I want to talk about the things we should be talking about," he said.
From
August to November, LeDuff, 40, wrote an eight-part series, "American
Album," whose topics included "a Latina from the rough side of
Dallas" who "works the lobster shift at a Burger King," a
Minuteman and an Alaska national guardsman believed to be the first Inuit, or
Eskimo, killed because of the Iraq war.
Based
in Los Angeles, LeDuff covered the 2005 trials of Robert Blake, the actor acquitted of
charges that he murdered his wife; and Michael Jackson, the "king of
pop" who had been accused of molesting a 13-year-old cancer patient.
In
the Times' prize-winning 2000 series, "How Race is Lived in America,"
LeDuff wrote about a Tar Heel, N.C., hog slaughterhouse,
where "The few whites on the payroll tend to be mechanics or supervisors.
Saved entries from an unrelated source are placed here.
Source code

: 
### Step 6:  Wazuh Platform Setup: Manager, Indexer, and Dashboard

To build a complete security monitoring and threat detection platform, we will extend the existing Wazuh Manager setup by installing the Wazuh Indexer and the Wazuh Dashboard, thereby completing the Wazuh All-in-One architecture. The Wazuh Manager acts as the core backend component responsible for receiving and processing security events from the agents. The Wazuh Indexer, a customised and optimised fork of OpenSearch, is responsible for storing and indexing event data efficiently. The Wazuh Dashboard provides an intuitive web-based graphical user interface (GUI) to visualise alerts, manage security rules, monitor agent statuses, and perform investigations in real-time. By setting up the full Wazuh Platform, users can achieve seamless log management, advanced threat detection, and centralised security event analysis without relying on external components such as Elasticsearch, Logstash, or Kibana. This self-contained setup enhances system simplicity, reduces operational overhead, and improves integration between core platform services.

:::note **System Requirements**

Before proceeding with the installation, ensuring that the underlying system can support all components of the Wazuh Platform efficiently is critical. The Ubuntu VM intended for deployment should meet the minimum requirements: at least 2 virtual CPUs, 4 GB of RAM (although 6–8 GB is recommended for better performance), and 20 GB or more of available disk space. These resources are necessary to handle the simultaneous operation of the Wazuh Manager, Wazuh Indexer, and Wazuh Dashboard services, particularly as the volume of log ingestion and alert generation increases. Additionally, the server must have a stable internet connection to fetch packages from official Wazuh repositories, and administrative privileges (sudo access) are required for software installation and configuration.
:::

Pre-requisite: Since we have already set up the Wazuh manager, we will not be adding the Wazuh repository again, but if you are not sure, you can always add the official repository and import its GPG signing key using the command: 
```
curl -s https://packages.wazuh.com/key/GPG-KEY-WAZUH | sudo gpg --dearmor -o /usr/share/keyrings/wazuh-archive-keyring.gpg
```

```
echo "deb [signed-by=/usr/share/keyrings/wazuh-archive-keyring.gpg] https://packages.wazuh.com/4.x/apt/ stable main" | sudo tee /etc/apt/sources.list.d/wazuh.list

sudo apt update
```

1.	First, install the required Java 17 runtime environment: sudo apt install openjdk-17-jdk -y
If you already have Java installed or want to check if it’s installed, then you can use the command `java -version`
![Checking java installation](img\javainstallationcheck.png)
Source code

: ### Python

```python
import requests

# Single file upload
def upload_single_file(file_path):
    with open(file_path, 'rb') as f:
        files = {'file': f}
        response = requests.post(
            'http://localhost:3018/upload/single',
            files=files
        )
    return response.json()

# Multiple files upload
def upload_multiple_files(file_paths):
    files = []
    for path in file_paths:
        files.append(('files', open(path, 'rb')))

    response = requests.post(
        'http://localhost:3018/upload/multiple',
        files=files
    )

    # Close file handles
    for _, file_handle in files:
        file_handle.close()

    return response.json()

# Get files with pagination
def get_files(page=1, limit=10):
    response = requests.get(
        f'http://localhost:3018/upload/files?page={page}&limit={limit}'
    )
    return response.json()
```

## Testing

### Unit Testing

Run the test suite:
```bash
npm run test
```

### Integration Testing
As for the Indians, a handful are supervisors; others tend to get clean menial
jobs like warehouse work. With few exceptions, that leaves the blacks and
Mexicans with the dirty jobs at the factory, one of the only places within a
50-mile radius in this muddy corner of North Carolina where a person might make
more than $8 an hour."
LeDuff
himself is one-eighth Native American (Ojibwa). The late "Gerald Boyd said I was the most
diverse person he knows," LeDuff said of the only African American to
become managing editor of the Times.
LeDuff
acknowledged that the Times assigned reporter Dan Barry a new national column,
"The Land," right after LeDuff had done the "American
Album" series that might have qualified him for the job. And while Gitlin praised his new book about masculinity, "US Guys:
The True and Twisted Mind of the American Man," in the Feb. 1 edition of
the Times, the Sunday Times Book Review panned it. "In the end, we only
learn a whole lot about the true and twisted mind of one American man. Who
happens to believe he's Everyman," Allison Glock wrote of LeDuff.
"I'm
disappointed in what the place is. It's time for me to go," LeDuff said.
"I don't know what I'm going to do. I want to spend time with my family.
I've got a brand new baby," who is three months old.